"Tinggalkan saja, apa susahnya?"
"Bukan susah, tapi tak mungkin." Bahari membuang tatapannya, jauh, jauh sekali dan memang sangat jauh, seolah mencoba melarikan diri dari kerumitan dunia yang melingkupinya. Matanya yang terbuka lebar, menyiratkan kebingungan yang mendalam, bak petir yang menyambar dan menggelegar di tengah hari.
Di sudut-sudut kelopak mata Bahari, terpahat guratan perjalanan panjang, langkah yang membelah hamparan gurun kehidupan, mencari puncak-puncak kejayaan, melalui lembah-lembah kegagalan.

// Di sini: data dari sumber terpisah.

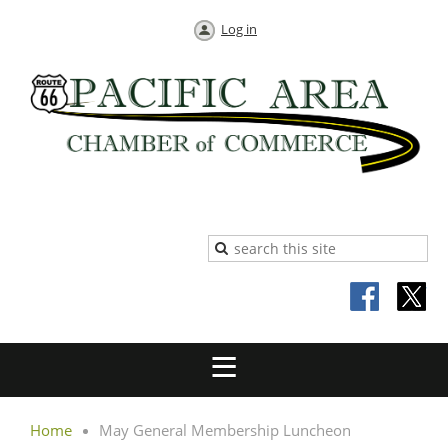
Log in
Home
May General Membership Luncheon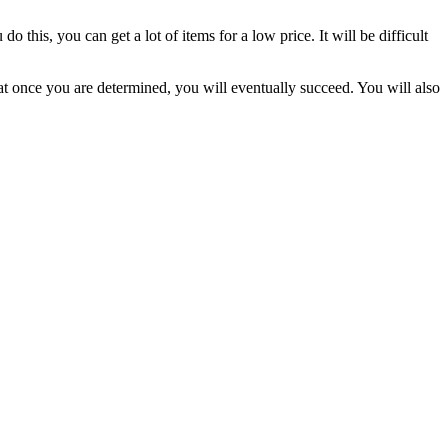
his, you can get a lot of items for a low price. It will be difficult
hat once you are determined, you will eventually succeed. You will also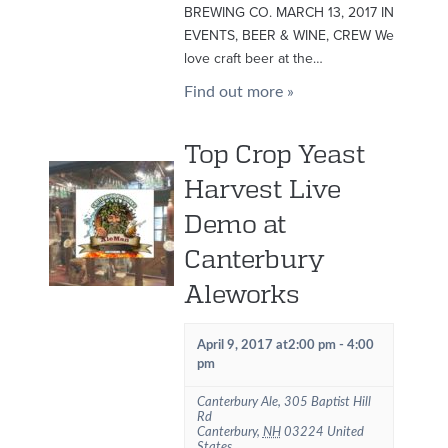
BREWING CO. MARCH 13, 2017 IN
EVENTS, BEER & WINE, CREW We
love craft beer at the…
Find out more »
Top Crop Yeast
Harvest Live
Demo at
Canterbury
Aleworks
April 9, 2017 at2:00 pm
-
4:00
pm
Canterbury Ale
,
305 Baptist Hill
Rd
Canterbury
,
NH
03224
United
States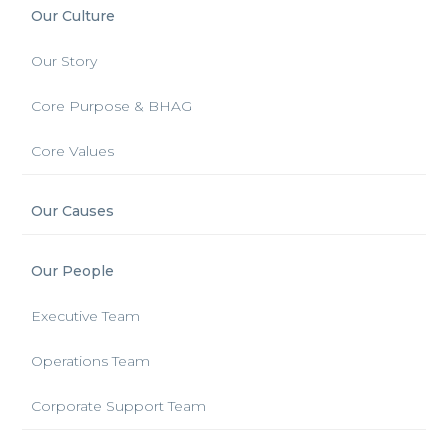
Our Culture
Our Story
Core Purpose & BHAG
Core Values
Our Causes
Our People
Executive Team
Operations Team
Corporate Support Team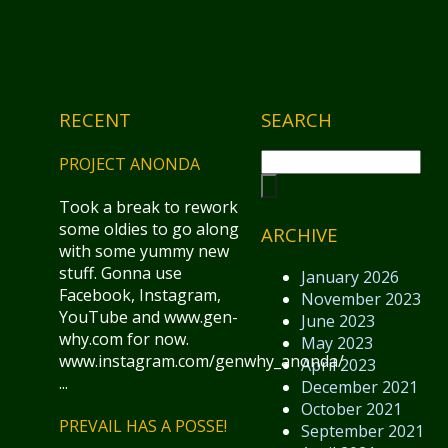
RECENT
SEARCH
PROJECT ANONDA
Took a break to rework
some oldies to go along
ARCHIVE
with some yummy new
stuff. Gonna use
January 2026
Facebook, Instagram,
November 2023
YouTube and www.gen-
June 2023
why.com for now.
May 2023
www.instagram.com/genwhy_anonda/
April 2023
...
December 2021
October 2021
PREVAIL HAS A POSSE!
September 2021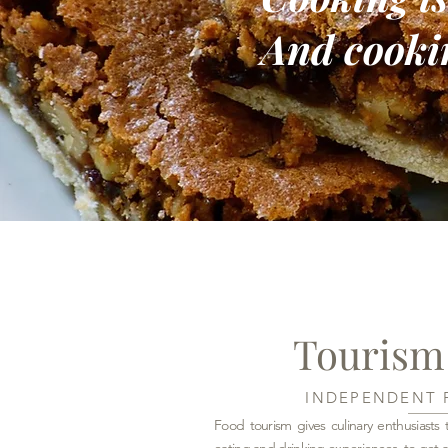
And cookin
Tourism
INDEPENDENT 
Food tourism gives culinary enthusiast
eating and drinking experiences, to get a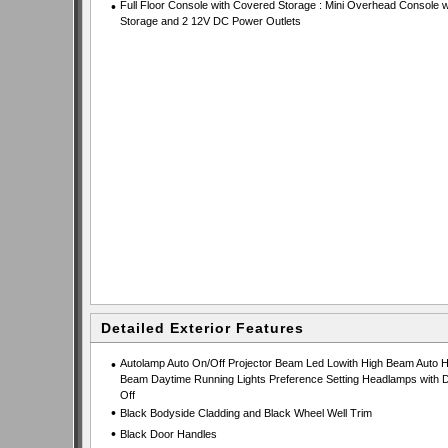
•
Full Floor Console with Covered Storage : Mini Overhead Console w
Storage and 2 12V DC Power Outlets
Detailed Exterior Features
•
Autolamp Auto On/Off Projector Beam Led Lowith High Beam Auto H
Beam Daytime Running Lights Preference Setting Headlamps with D
Off
•
Black Bodyside Cladding and Black Wheel Well Trim
•
Black Door Handles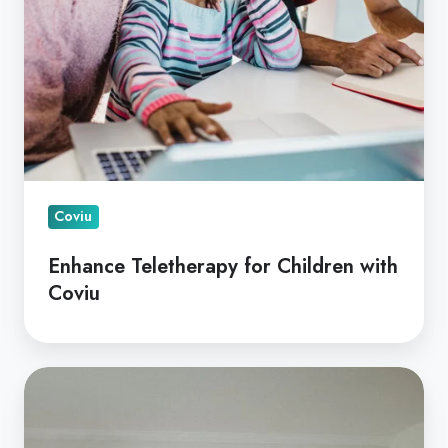
Coviu
Enhance Teletherapy for Children with
Coviu
Virtual
Care
for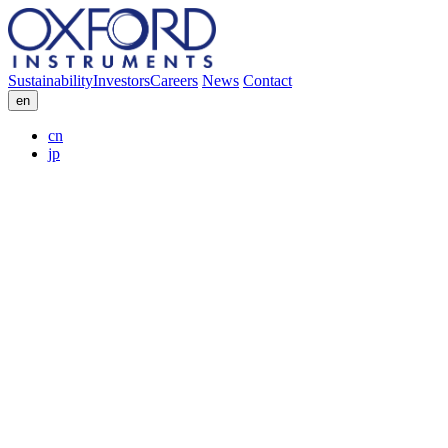
Sustainability
Investors
Careers
News
Contact
en
cn
jp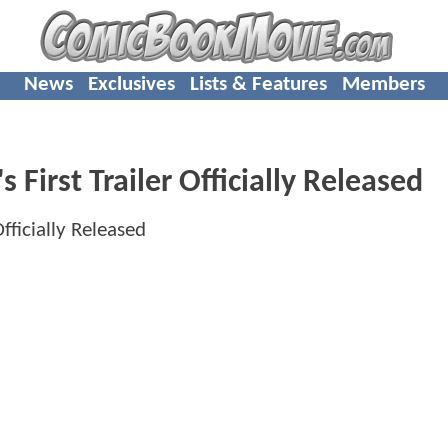
News
Exclusives
Lists & Features
Members
rst Trailer Officially Released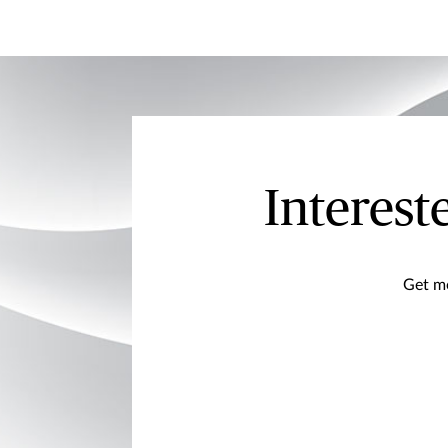
Interest
Get mo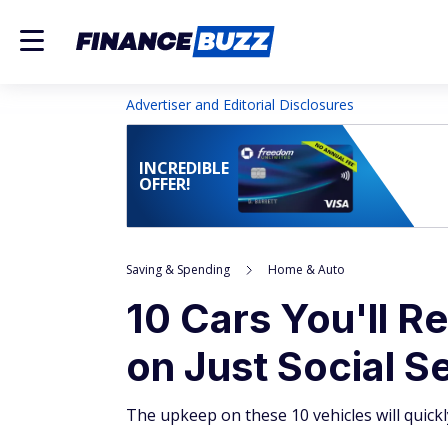
Advertiser and Editorial Disclosures
INCREDIBLE
OFFER!
Saving & Spending
Home & Auto
10 Cars You'll R
on Just Social S
The upkeep on these 10 vehicles will quick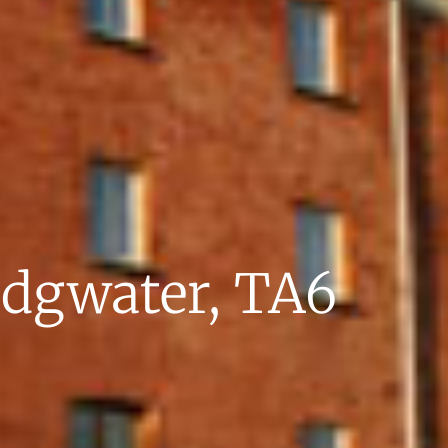
idgwater, TA6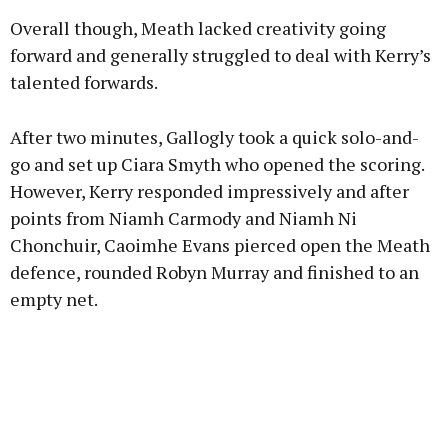
Overall though, Meath lacked creativity going
forward and generally struggled to deal with Kerry’s
talented forwards.
After two minutes, Gallogly took a quick solo-and-
go and set up Ciara Smyth who opened the scoring.
However, Kerry responded impressively and after
points from Niamh Carmody and Niamh Ni
Chonchuir, Caoimhe Evans pierced open the Meath
defence, rounded Robyn Murray and finished to an
empty net.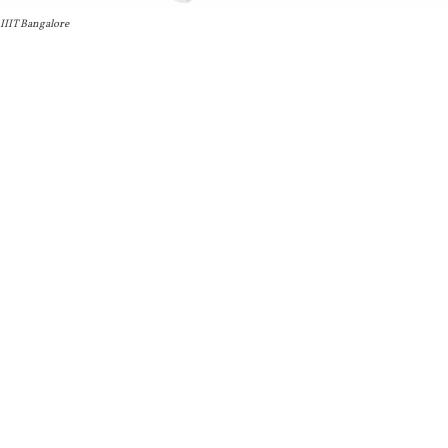
IIIT Bangalore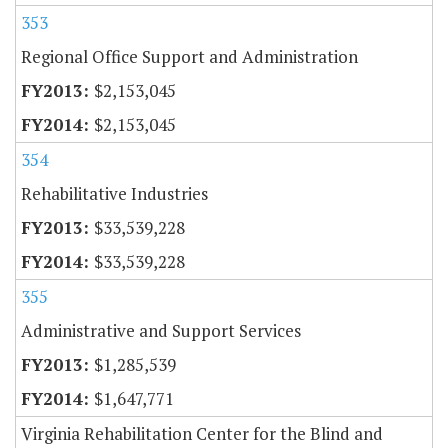
353
Regional Office Support and Administration
$2,153,045
$2,153,045
354
Rehabilitative Industries
$33,539,228
$33,539,228
355
Administrative and Support Services
$1,285,539
$1,647,771
Virginia Rehabilitation Center for the Blind and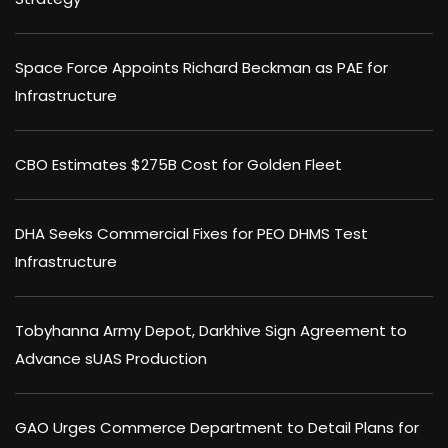
Space Force Appoints Richard Beckman as PAE for
Infrastructure
CBO Estimates $275B Cost for Golden Fleet
DHA Seeks Commercial Fixes for PEO DHMS Test
Infrastructure
Tobyhanna Army Depot, Darkhive Sign Agreement to
Advance sUAS Production
GAO Urges Commerce Department to Detail Plans for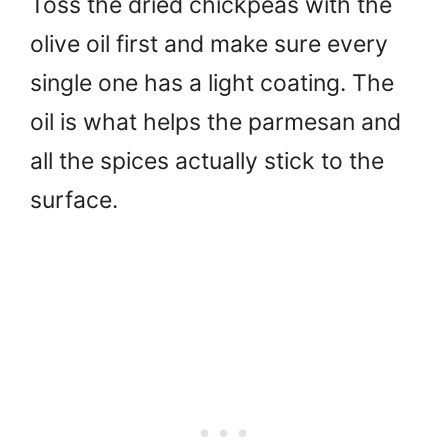
Toss the dried chickpeas with the
olive oil first and make sure every
single one has a light coating. The
oil is what helps the parmesan and
all the spices actually stick to the
surface.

Bahari, laki-laki dengan senyum yang terpatri manis di bibirnya itu, telah menjelajahi hutan belantara pikiran dan samudra emosi. Ia telah merasakan getaran kebahagiaan yang mengalir deras seperti sungai, dia juga pernah mencicipi kepahitan kekecewaan yang menusuk seperti duri di tenggorokan.
Mungkin, di balik tatapan jauh Bahari, tersembunyi harapan yang membara, sebuah harapan akan cahaya yang menyinari jalan yang kelam dari keangkuhan, harapan akan cinta yang dapat menyelimuti hati yang lelah, dan harapan akan makna yang dapat menyatukan potongan-potongan teka-teki kehidupan yang telah terserak karena angkuh.
 "Nampak jauh tatapan kau itu, Bahari!" Kalimat yang meluncur dari mulut Mak Itam itu membuat Bahari terperanjat, Bahri kuatir Mak Itam mengetahui isi pikirannya, Bahri tahu, Mak Itam itu dahulu pernah belajar ilmu sakti dengan Tuangku Koto, pernah juga dia berkelahi dengan Harimau di hutan, begitulah kabar burung yang berhembus di desa ini.
Bahri tidak lagi pandai berkata-kata, hanya sorot matanya saja seperti hendak mencongkel biji mata Mak Itam, Bahri nampaknya ingin masuk kedalam pikiran Mak Itam melalu tatapan matanya itu. Mana mungkin kau mampu mengiris pikiran Mak Itam hanya dengan tatapan itu, kau anak baru kemarin sore, sementara Mak Itam, sudah habis kitab-kitab itu dimakannya, dai juga pandai berkhotbah.
"Oi.. kenapa kau menatapku seperti itu, Bahri?"
"Anu... mmm... anu, mmm... tak ada, Mak Itam," ucap Bahri gelagapan.
"Oh, masalah kau bukan bukan dengan dia, tapi denganku, benar begitu, Bahri?" tegas Mak Itam. Sorot mata Mak Itam semakin tajam mengiris hati Bahri, biji bola mata Mak Itam membuat ciut hati Bahri. "Tak senang kau denganku, Bahri?"
Bahri bingung, entah bagaimana lagi caranya memutar otak untuk bisa menyampaikan isi pikirannya, dia kehabisan akal, sebenarnya bukan dia tidak senang dengan Mak Itam, dia hanya tidak suka dengan khotbah-khotbah Mak Itam, dia merasa Mak Itam terlalu angkuh, padahal, di desa ini pun ada banyak orang-orang yang lebih pandai dari Mak Itam, sayangnya mereka hanya diam saja, tak mau berdebat dengan Mak Itam, sekolah mereka pun lebih tinggi, mereka sering sekali bertukar pikiran dengan orang-orang Belanda, sementara Mak Itam hanya membaca kitab-kitab yang telah di sadur ke dalam bahasa Melayu.